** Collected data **
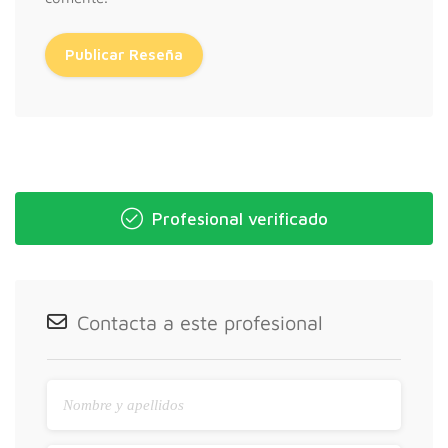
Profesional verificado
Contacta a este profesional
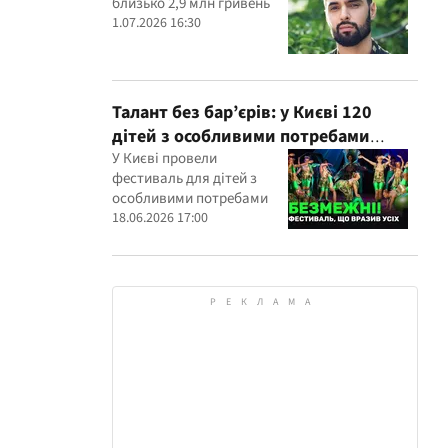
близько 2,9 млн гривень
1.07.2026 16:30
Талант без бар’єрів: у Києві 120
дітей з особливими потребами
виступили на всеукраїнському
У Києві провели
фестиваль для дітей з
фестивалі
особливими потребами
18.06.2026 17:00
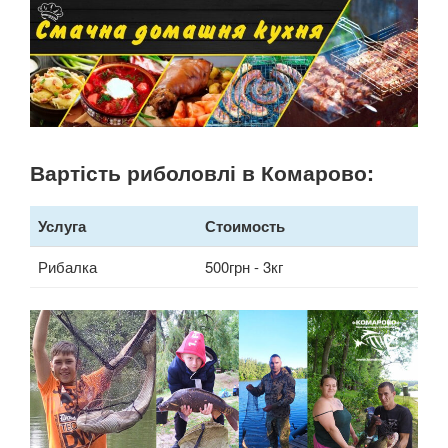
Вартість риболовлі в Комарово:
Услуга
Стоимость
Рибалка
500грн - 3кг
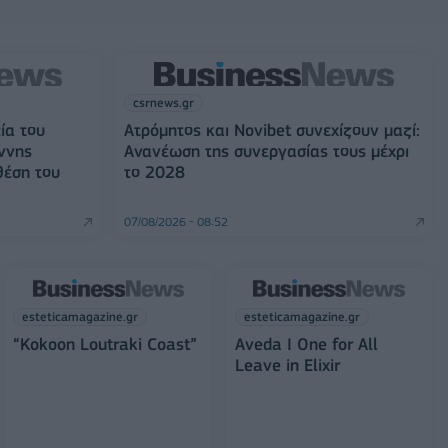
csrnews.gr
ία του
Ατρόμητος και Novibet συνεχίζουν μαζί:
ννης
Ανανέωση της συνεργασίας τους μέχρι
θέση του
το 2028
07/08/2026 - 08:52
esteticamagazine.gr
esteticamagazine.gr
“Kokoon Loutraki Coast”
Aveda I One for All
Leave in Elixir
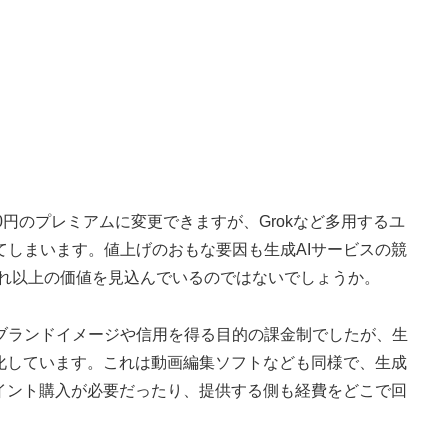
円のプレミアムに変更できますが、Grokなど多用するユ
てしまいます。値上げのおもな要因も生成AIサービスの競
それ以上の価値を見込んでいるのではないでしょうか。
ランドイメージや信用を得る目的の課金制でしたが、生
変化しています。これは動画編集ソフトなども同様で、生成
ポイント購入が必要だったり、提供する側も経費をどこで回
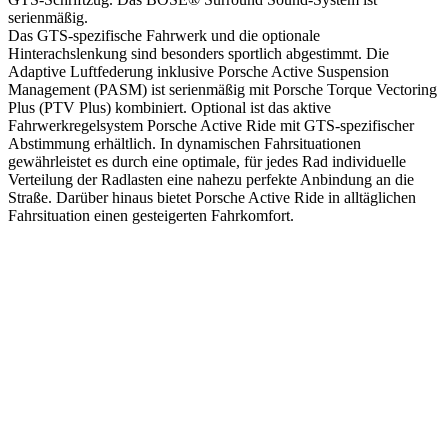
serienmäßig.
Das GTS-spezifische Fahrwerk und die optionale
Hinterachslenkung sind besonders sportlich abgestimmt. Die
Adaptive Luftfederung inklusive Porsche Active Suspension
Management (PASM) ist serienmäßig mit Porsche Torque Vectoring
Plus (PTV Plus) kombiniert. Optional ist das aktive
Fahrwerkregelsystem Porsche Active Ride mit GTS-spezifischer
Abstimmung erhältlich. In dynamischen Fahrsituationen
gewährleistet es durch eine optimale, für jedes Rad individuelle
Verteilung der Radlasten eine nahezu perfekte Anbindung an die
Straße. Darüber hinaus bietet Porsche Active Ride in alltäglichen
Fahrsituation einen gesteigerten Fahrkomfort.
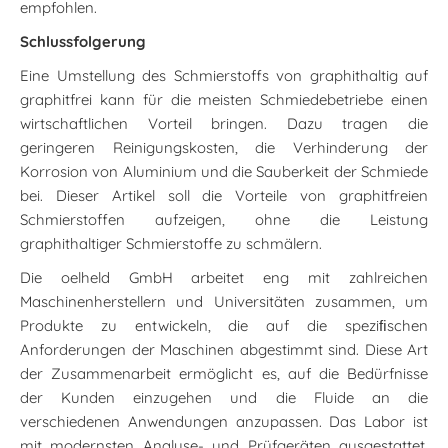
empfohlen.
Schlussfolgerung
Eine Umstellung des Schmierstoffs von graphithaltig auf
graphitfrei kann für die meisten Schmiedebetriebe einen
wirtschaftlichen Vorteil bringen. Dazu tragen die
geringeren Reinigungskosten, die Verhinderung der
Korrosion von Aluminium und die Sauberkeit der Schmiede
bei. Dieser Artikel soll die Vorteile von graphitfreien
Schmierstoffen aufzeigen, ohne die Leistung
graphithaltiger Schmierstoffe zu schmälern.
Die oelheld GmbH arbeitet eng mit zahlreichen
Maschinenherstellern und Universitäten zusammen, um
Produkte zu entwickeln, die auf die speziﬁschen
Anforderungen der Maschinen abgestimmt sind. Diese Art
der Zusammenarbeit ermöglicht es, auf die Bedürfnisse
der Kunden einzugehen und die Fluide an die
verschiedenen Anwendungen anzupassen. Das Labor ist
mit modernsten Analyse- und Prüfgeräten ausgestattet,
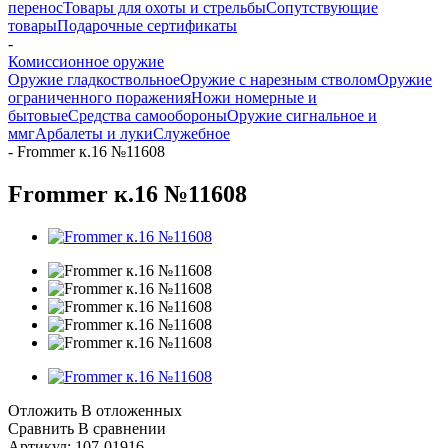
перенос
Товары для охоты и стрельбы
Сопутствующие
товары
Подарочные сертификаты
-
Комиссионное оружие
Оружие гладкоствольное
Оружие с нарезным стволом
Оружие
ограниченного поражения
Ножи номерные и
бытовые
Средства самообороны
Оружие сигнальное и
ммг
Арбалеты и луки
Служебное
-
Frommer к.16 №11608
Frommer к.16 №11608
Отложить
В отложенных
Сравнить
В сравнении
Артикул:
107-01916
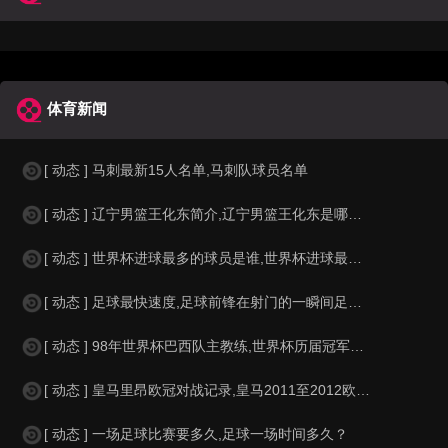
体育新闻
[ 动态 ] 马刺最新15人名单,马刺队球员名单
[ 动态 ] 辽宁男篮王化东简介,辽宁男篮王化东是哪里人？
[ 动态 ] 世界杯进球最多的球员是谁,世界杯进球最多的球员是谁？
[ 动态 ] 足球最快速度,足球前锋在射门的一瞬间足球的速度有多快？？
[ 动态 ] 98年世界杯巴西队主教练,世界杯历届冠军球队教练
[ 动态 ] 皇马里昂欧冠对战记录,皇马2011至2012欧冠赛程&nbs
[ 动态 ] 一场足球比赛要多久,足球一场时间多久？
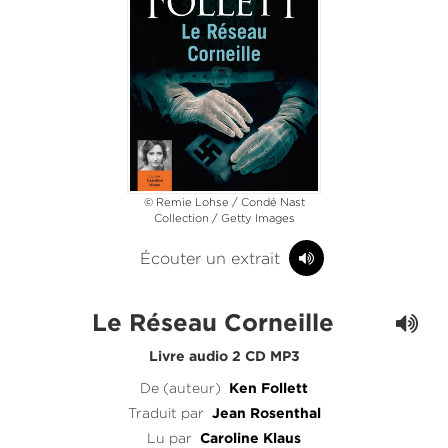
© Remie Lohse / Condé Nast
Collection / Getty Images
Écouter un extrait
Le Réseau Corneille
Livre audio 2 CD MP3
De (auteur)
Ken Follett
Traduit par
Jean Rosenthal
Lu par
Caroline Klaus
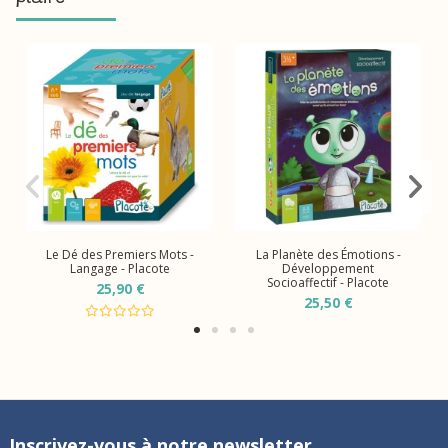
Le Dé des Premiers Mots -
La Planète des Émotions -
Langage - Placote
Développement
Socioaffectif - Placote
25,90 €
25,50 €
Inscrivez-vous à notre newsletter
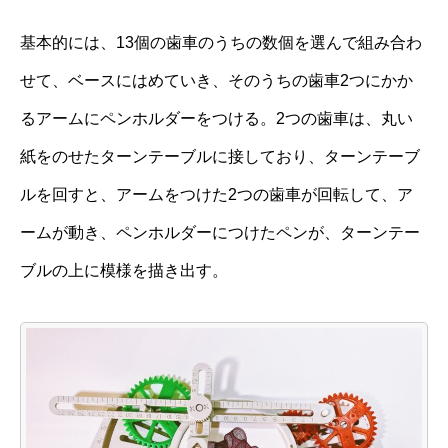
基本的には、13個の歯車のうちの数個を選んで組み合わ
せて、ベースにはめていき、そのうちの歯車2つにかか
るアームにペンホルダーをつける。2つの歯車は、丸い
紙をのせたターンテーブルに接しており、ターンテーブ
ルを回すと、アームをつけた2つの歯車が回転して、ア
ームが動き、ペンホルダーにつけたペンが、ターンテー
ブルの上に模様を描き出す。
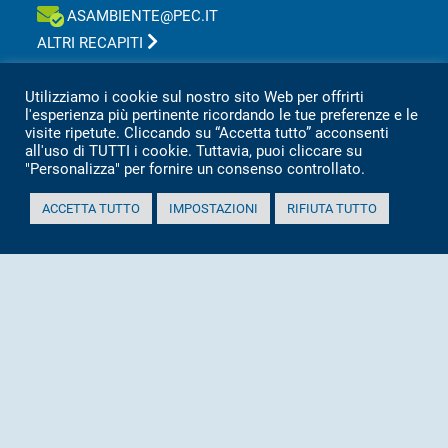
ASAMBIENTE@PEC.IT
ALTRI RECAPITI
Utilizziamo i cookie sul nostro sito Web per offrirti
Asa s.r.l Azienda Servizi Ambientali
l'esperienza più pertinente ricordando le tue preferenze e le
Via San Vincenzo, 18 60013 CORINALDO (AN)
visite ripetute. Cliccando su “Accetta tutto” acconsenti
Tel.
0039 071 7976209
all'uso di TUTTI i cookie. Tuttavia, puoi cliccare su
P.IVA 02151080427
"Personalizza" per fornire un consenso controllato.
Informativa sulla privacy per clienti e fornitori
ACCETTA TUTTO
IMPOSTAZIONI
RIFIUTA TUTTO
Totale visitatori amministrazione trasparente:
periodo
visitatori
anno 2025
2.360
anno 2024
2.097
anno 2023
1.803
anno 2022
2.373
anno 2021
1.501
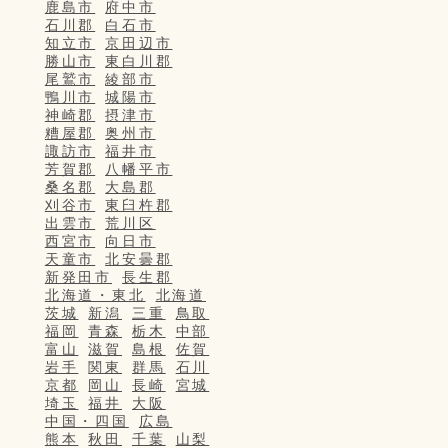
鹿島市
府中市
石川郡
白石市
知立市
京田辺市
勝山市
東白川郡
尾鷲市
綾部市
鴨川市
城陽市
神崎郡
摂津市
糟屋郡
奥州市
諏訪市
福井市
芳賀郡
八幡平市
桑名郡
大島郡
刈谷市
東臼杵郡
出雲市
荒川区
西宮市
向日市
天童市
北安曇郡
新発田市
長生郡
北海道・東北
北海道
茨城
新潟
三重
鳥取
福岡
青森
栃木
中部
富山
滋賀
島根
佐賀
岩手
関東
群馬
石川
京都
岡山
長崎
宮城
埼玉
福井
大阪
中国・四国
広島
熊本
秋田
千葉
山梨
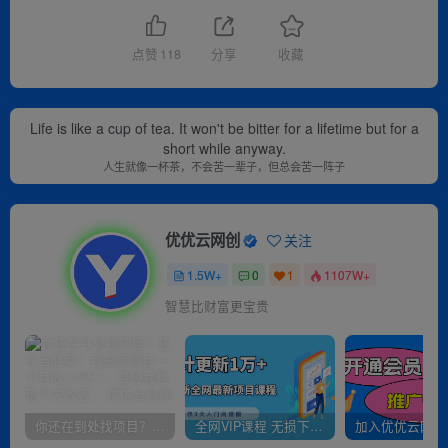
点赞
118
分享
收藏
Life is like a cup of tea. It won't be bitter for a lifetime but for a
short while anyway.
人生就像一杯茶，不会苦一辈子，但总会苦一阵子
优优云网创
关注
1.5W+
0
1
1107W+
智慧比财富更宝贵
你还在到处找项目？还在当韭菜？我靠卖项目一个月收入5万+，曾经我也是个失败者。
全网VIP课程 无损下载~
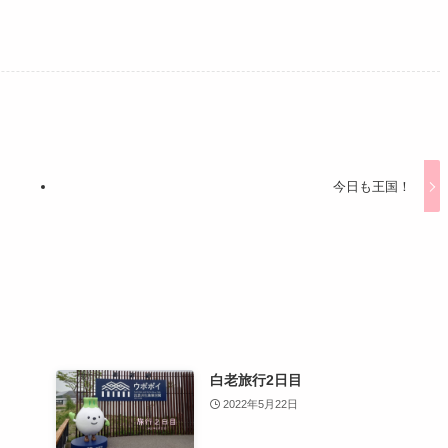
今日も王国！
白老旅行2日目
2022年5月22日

** YOUR OBJECTIVE **
The stretch to restate runs from the line above containing "фестиваль для дітей з" through the line containing "Anforderungen der Maschinen". Copy it word for word, ends included, without pictures.

** THE COMPLETED TASK **
фестиваль для дітей з
фестивалі
особливими потребами
18.06.2026 17:00
Вартість риболовлі в Комарово:
Услуга
Стоимость
Рибалка
500грн - 3кг
csrnews.gr
ία του
Ατρόμητος και Novibet συνεχίζουν μαζί:
ννης
Ανανέωση της συνεργασίας τους μέχρι
θέση του
το 2028
07/08/2026 - 08:52
esteticamagazine.gr
esteticamagazine.gr
“Kokoon Loutraki Coast”
Aveda I One for All
Leave in Elixir
円のプレミアムに変更できますが、Grokなど多用するユ
てしまいます。値上げのおもな要因も生成AIサービスの競
それ以上の価値を見込んでいるのではないでしょうか。
ランドイメージや信用を得る目的の課金制でしたが、生
変化しています。これは動画編集ソフトなども同様で、生成
ポイント購入が必要だったり、提供する側も経費をどこで回
serienmäßig.
Das GTS-spezifische Fahrwerk und die optionale
Hinterachslenkung sind besonders sportlich abgestimmt. Die
Adaptive Luftfederung inklusive Porsche Active Suspension
Management (PASM) ist serienmäßig mit Porsche Torque Vectoring
Plus (PTV Plus) kombiniert. Optional ist das aktive
Fahrwerkregelsystem Porsche Active Ride mit GTS-spezifischer
Abstimmung erhältlich. In dynamischen Fahrsituationen
gewährleistet es durch eine optimale, für jedes Rad individuelle
Verteilung der Radlasten eine nahezu perfekte Anbindung an die
Straße. Darüber hinaus bietet Porsche Active Ride in alltäglichen
Fahrsituation einen gesteigerten Fahrkomfort.
empfohlen.
Schlussfolgerung
Eine Umstellung des Schmierstoffs von graphithaltig auf
graphitfrei kann für die meisten Schmiedebetriebe einen
wirtschaftlichen Vorteil bringen. Dazu tragen die
geringeren Reinigungskosten, die Verhinderung der
Korrosion von Aluminium und die Sauberkeit der Schmiede
bei. Dieser Artikel soll die Vorteile von graphitfreien
Schmierstoffen aufzeigen, ohne die Leistung
graphithaltiger Schmierstoffe zu schmälern.
Die oelheld GmbH arbeitet eng mit zahlreichen
Maschinenherstellern und Universitäten zusammen, um
Produkte zu entwickeln, die auf die speziﬁschen
Anforderungen der Maschinen abgestimmt sind. Diese Art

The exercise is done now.